Гнев Лиллианы улетучился, оставив вместо себя томительную печаль по временам, которые никогда не возвратятся. Она осмотрелась вокруг, задерживаясь взглядом на знакомых предметах обстановки. Однако не все здесь осталось по-прежнему. Ткацкий станок был убран, и перед высокими узкими окнами стоял лишь один стул.
Потом она обратила внимание на тяжелую кожаную суму, лежащую поверх большого сундука в углу, и сердце у нее снова разгорелось гневом. Он приехал в Оррик самым наглым образом. Он принял ее за простую служанку, когда она примчалась к отцу. А теперь он располагается в этой комнате, как ни в чем не бывало!
Она поспешила к суме и спихнула ее с материнского сундука, давно уже стоявшего пустым. Сума свалилась с глухим стуком, и из нее на пол выпали какие-то одеяния и связка бумаг.
Лиллиане не было никакого дела до имущества сэра Корбетта. Однако бумаги заинтересовали ее. Какой-то момент она колебалась. А потом, украдкой оглянувшись, присела на корточки и положила стопку перевязанных бумаг к себе на колени.
Ее тонкие руки проворно перебирали документы. Все они были написаны ровным почерком писца; их украшали росчерки и завитушки, а также множество восковых печатей. Но на каком языке они составлены, Лиллиана не могла понять. Это не французский, не латынь, не английский… Она сосредоточенно сдвинула брови.
Стоя на коленях, Лиллиана гадала, что бы все это значило, и вдруг вздрогнула, взглянула на дверь — и увидела сэра Корбетта, вид которого не сулил ничего доброго.
Он еще не произнес ни слова, но его свирепый взгляд пригвоздил ее к месту. Чувствуя себя беспомощной и растерянной, оттого что ее застали в таком виде, она попыталась подняться с колен. Но он тремя крупными шагами пересек разделявшее их пространство и ногой в кожаном сапоге прижал к полу юбку ее выцветшего домашнего платья.
От этой оскорбительной выходки смущение Лиллианы мигом рассеялось. Но когда она попыталась освободиться, это ей не удалось.
— Какой странный вид гостеприимства принят в Оррике. Интересно, у всех ли гостей здесь роются в вещах?

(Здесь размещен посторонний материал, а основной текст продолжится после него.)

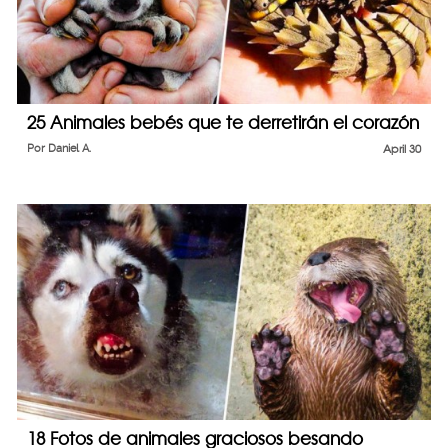
25 Animales bebés que te derretirán el corazón
Por
Daniel A.
April 30
18 Fotos de animales graciosos besando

Холодная ярость, звучавшая в его голосе, разом поубавила у нее уверенности в себе.
Она молча смотрела на него. Он был высок ростом, и она это знала, но сейчас, когда он возвышался над ней словно башня, сложив руки на широкой груди, он казался непомерно огромным, и она в страхе отпрянула от него. Внезапно он наклонился, схватил бумаги, лежавшие у нее на коленях, и передал их мускулистому рыцарю, вошедшему вслед за ним.
— Что такое? — воскликнул этот человек. — Оррик уже напускает на нас свою воровскую шайку?